[Start of Attachment]
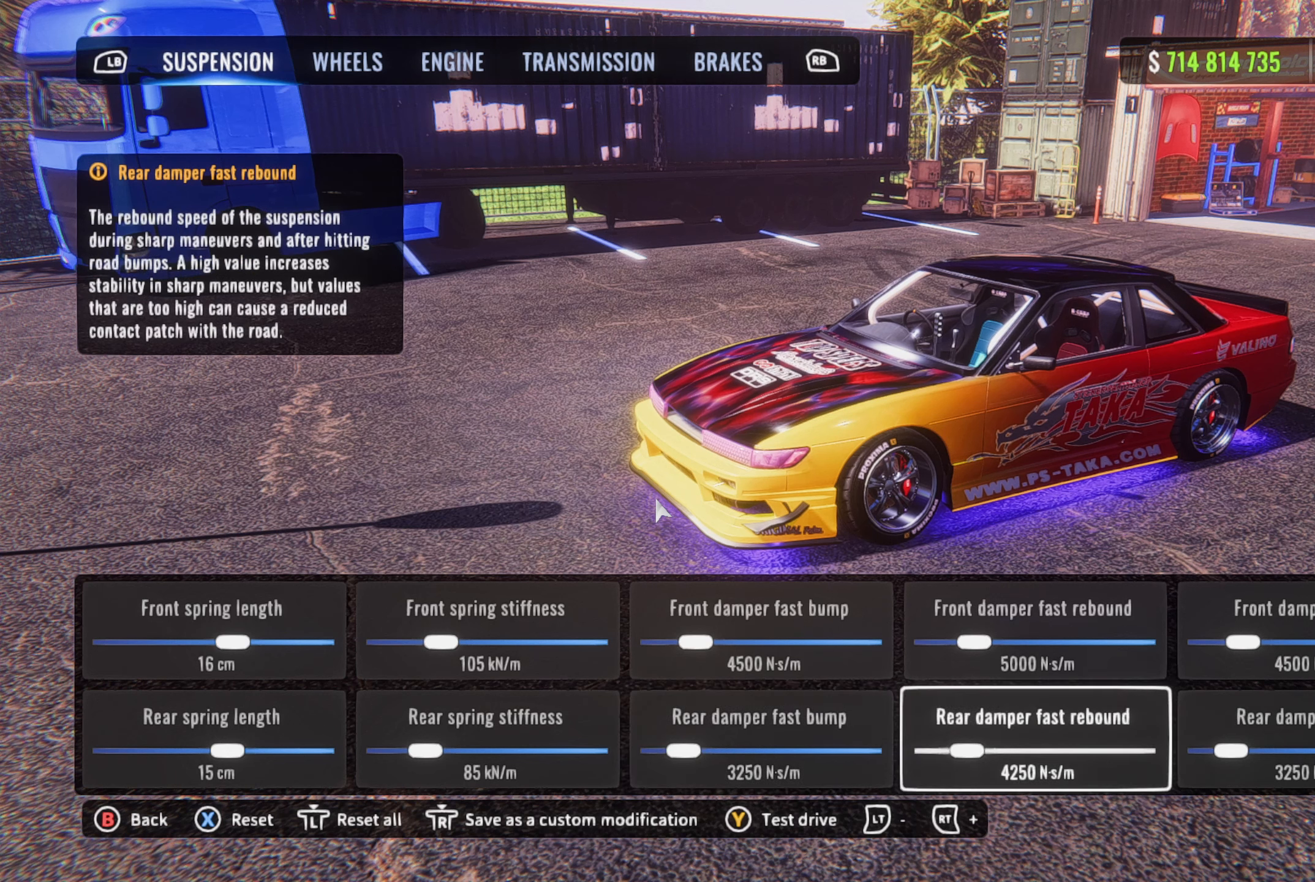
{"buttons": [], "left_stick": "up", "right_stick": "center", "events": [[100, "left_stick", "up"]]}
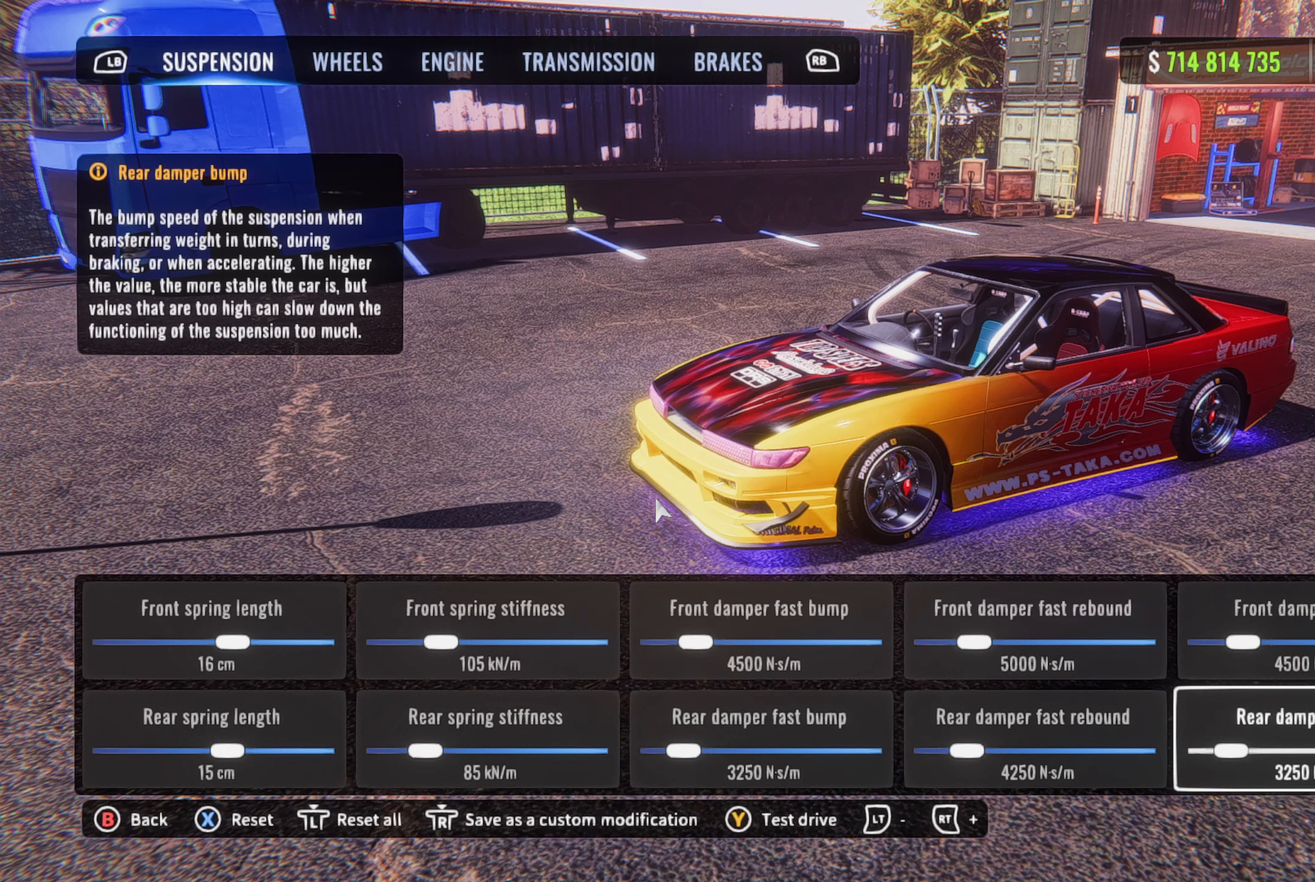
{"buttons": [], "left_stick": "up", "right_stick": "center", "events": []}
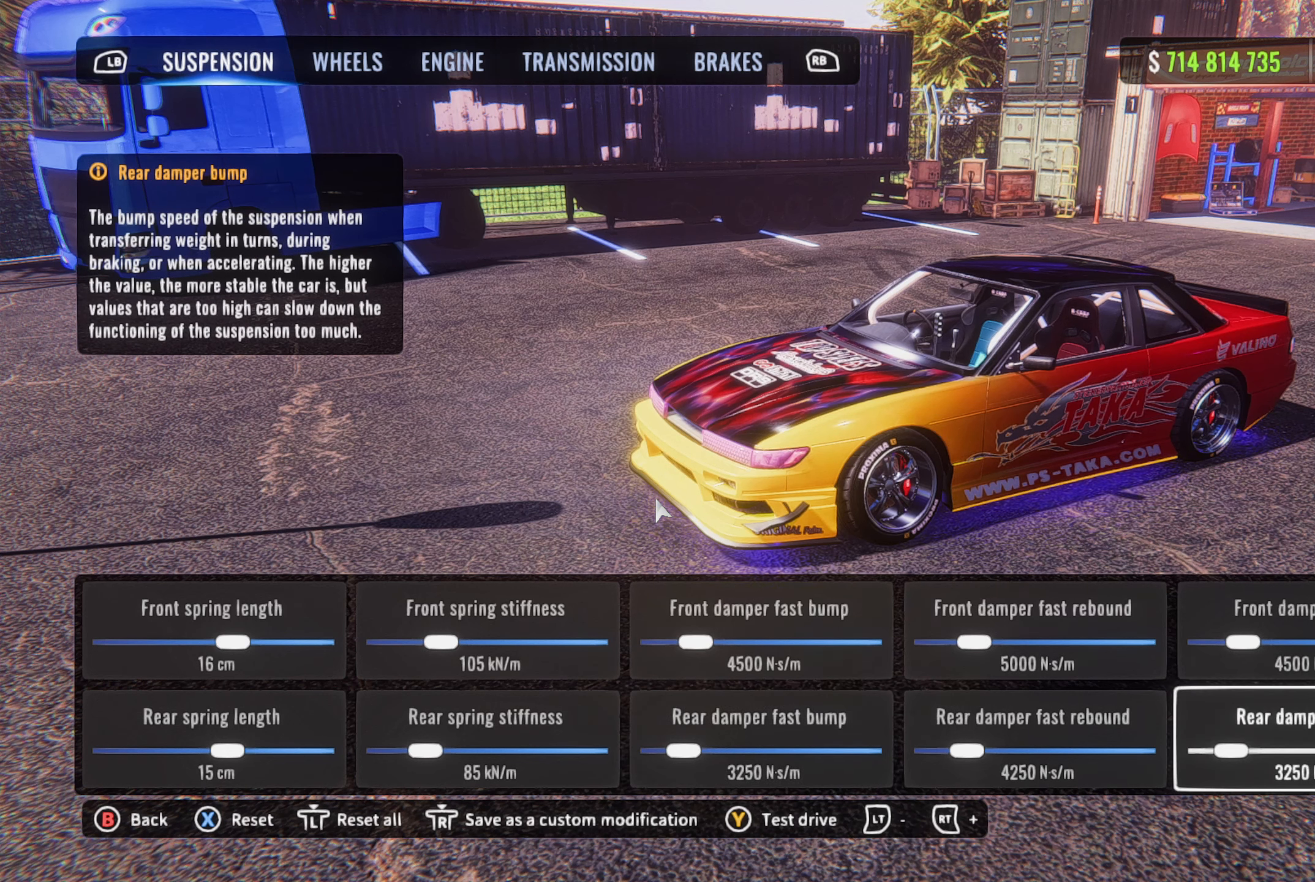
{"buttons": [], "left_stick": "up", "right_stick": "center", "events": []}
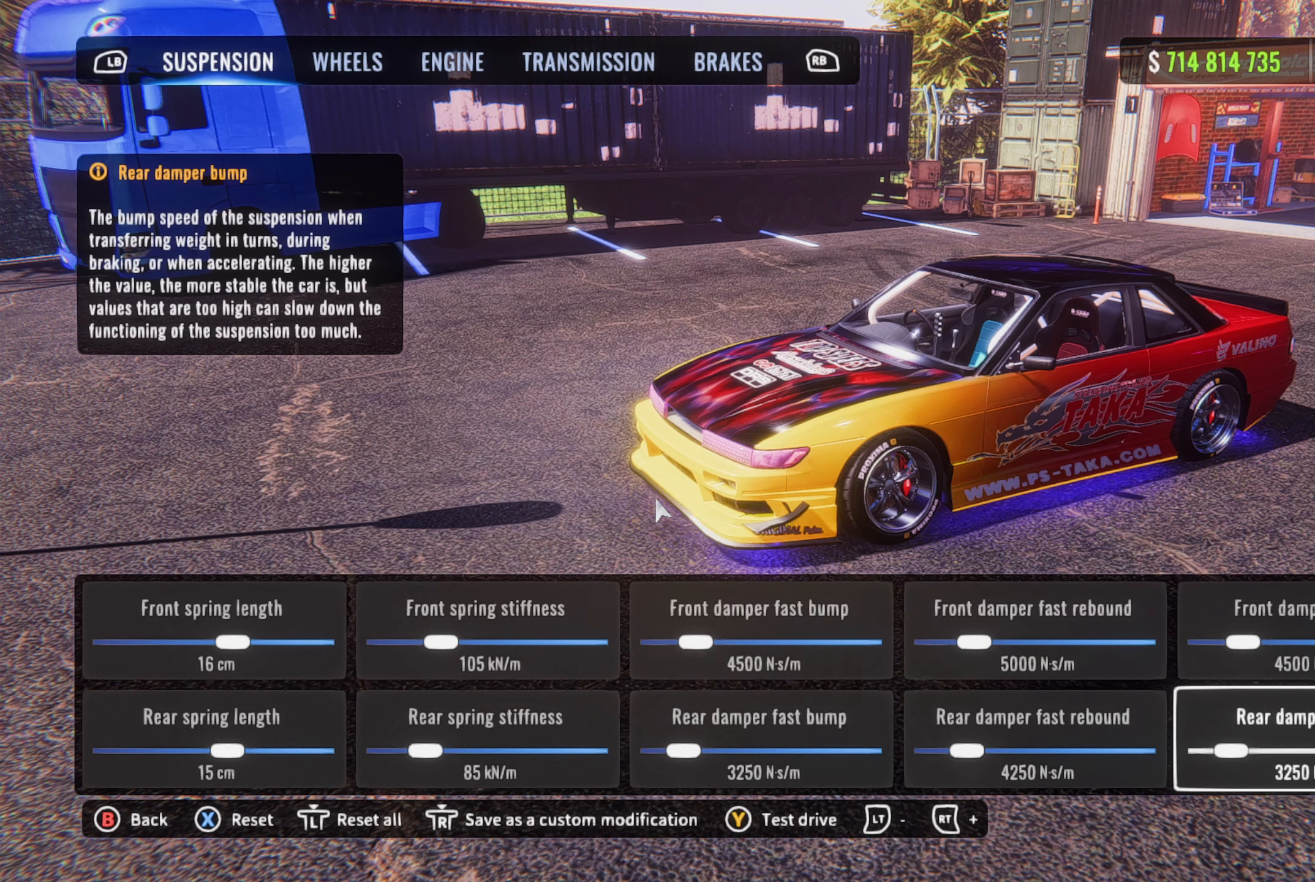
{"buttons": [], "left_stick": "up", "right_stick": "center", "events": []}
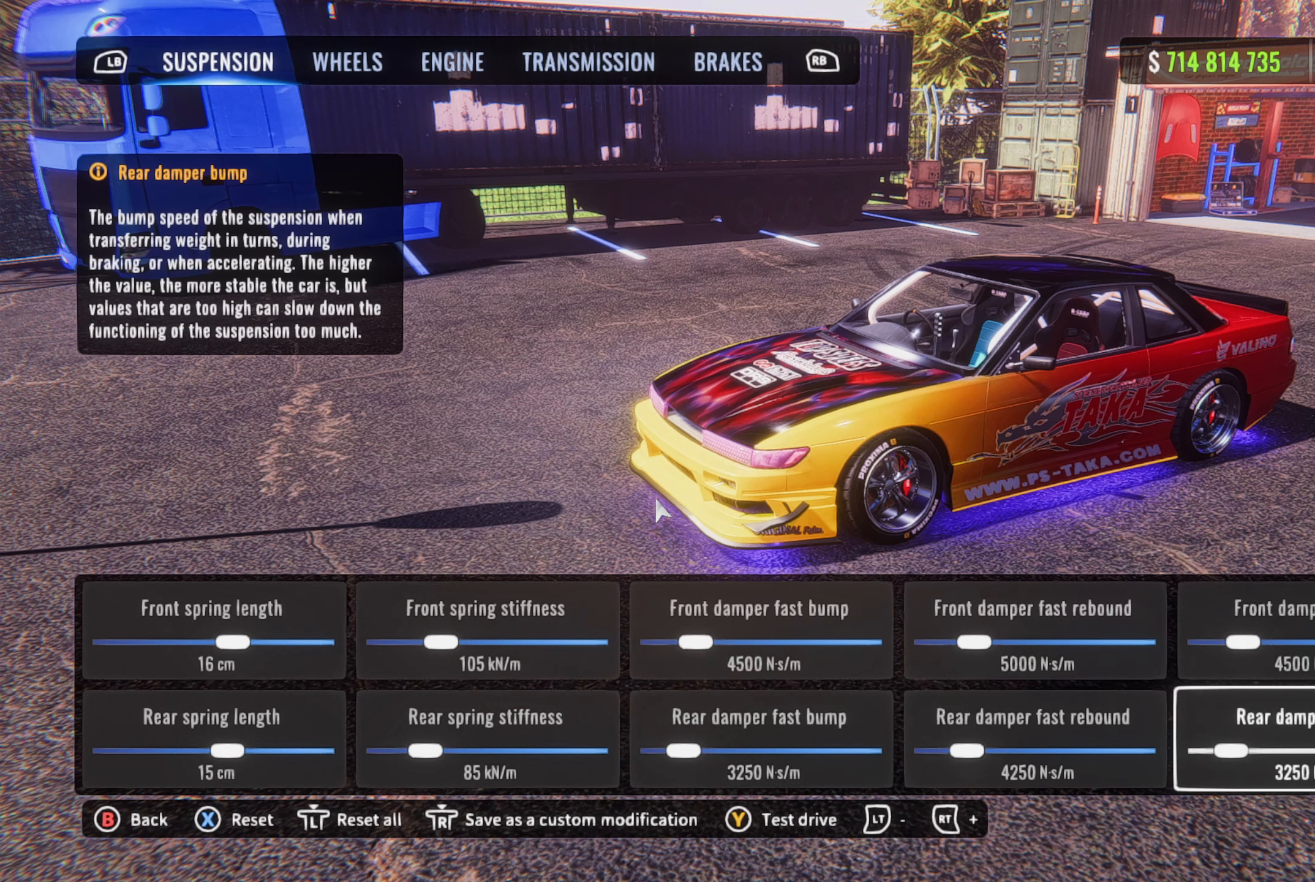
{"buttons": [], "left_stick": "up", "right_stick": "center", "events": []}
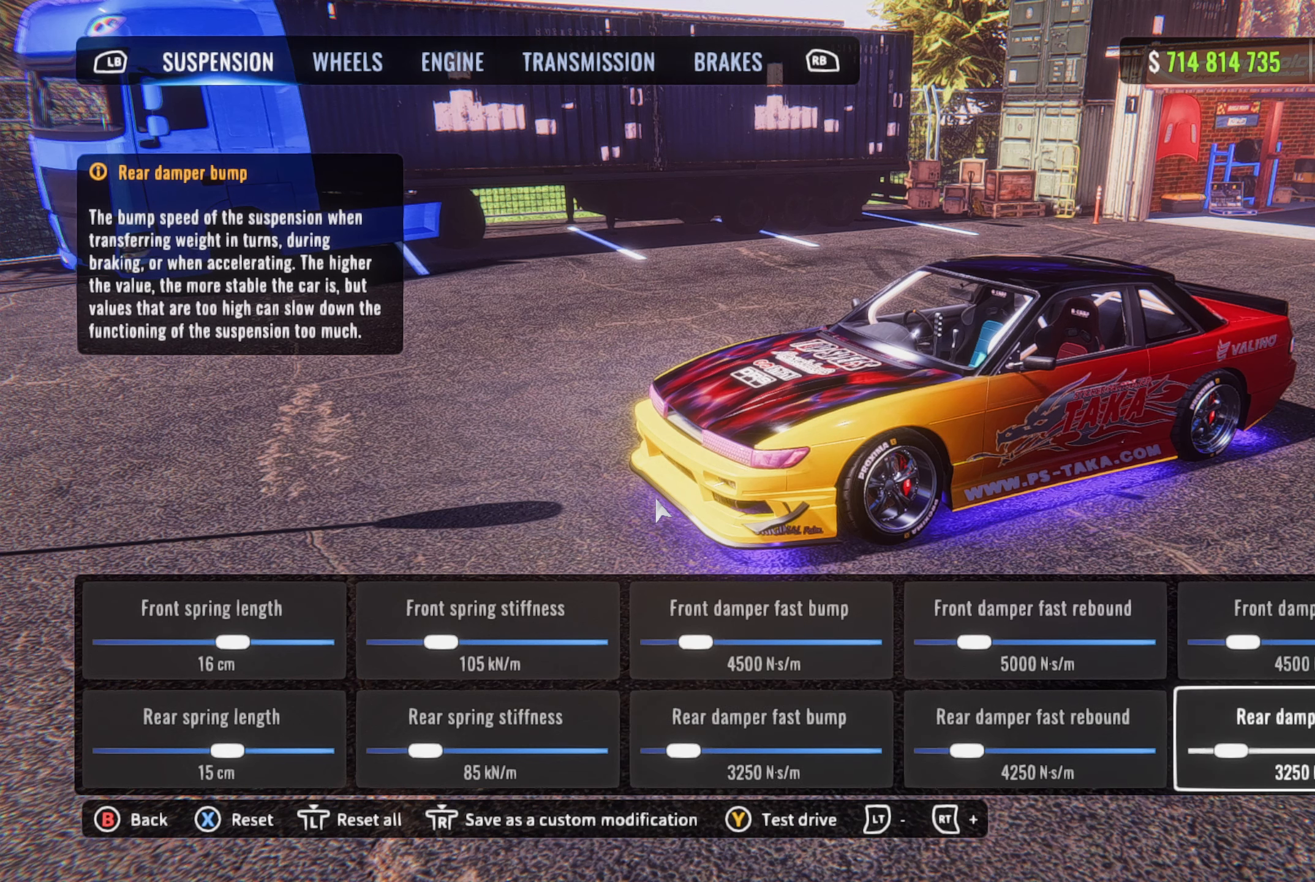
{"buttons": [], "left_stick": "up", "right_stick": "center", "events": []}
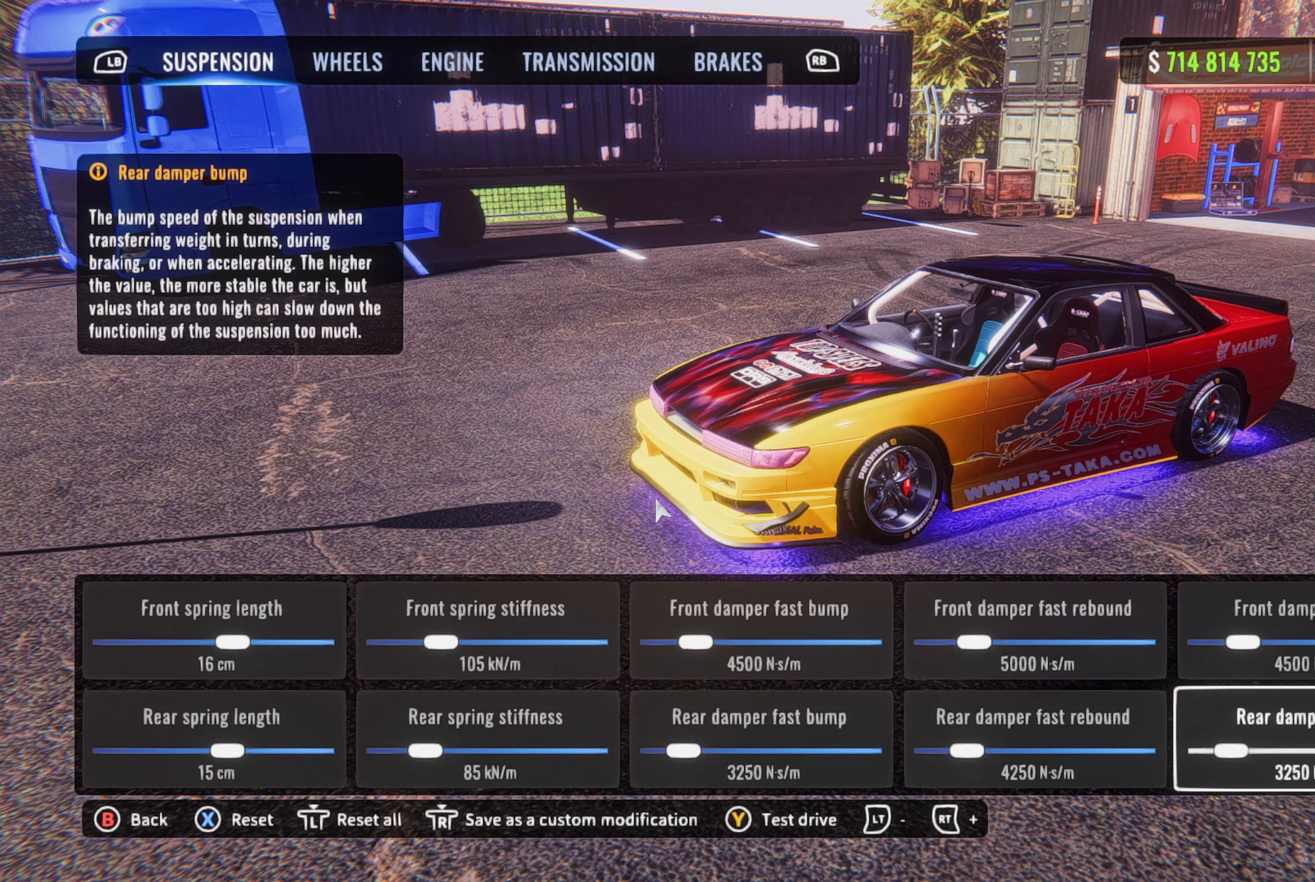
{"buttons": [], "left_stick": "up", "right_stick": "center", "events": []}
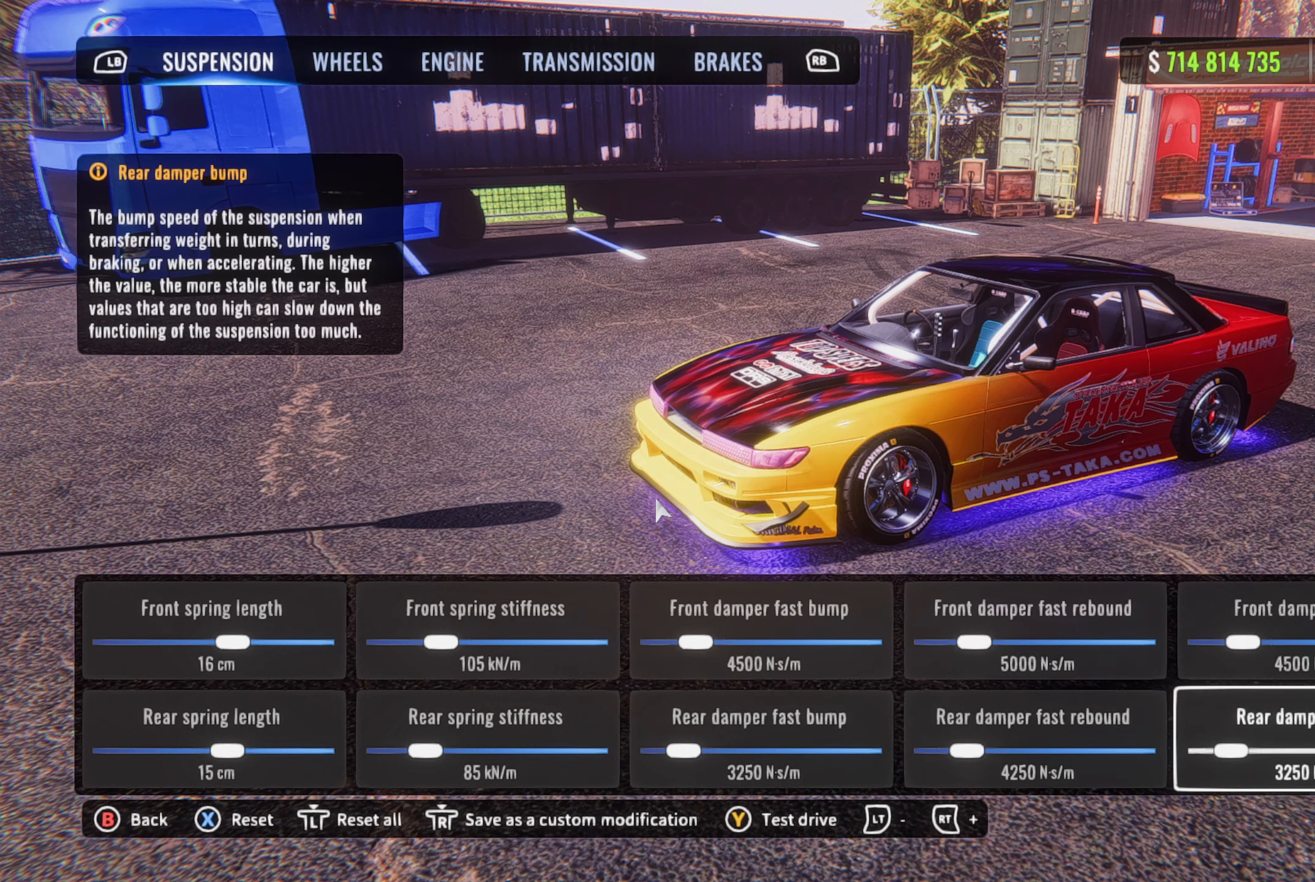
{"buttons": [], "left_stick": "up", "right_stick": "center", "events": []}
[End of Attachment]
* WHAT TO DO *
Transcribe each entry exactly; images stay out.

* SOLUTION FOR THIS PROBLEM *
{"buttons": [], "left_stick": "up", "right_stick": "center", "events": [[100, "left_stick", "up"]]}
{"buttons": [], "left_stick": "up", "right_stick": "center", "events": []}
{"buttons": [], "left_stick": "up", "right_stick": "center", "events": []}
{"buttons": [], "left_stick": "up", "right_stick": "center", "events": []}
{"buttons": [], "left_stick": "up", "right_stick": "center", "events": []}
{"buttons": [], "left_stick": "up", "right_stick": "center", "events": []}
{"buttons": [], "left_stick": "up", "right_stick": "center", "events": []}
{"buttons": [], "left_stick": "up", "right_stick": "center", "events": []}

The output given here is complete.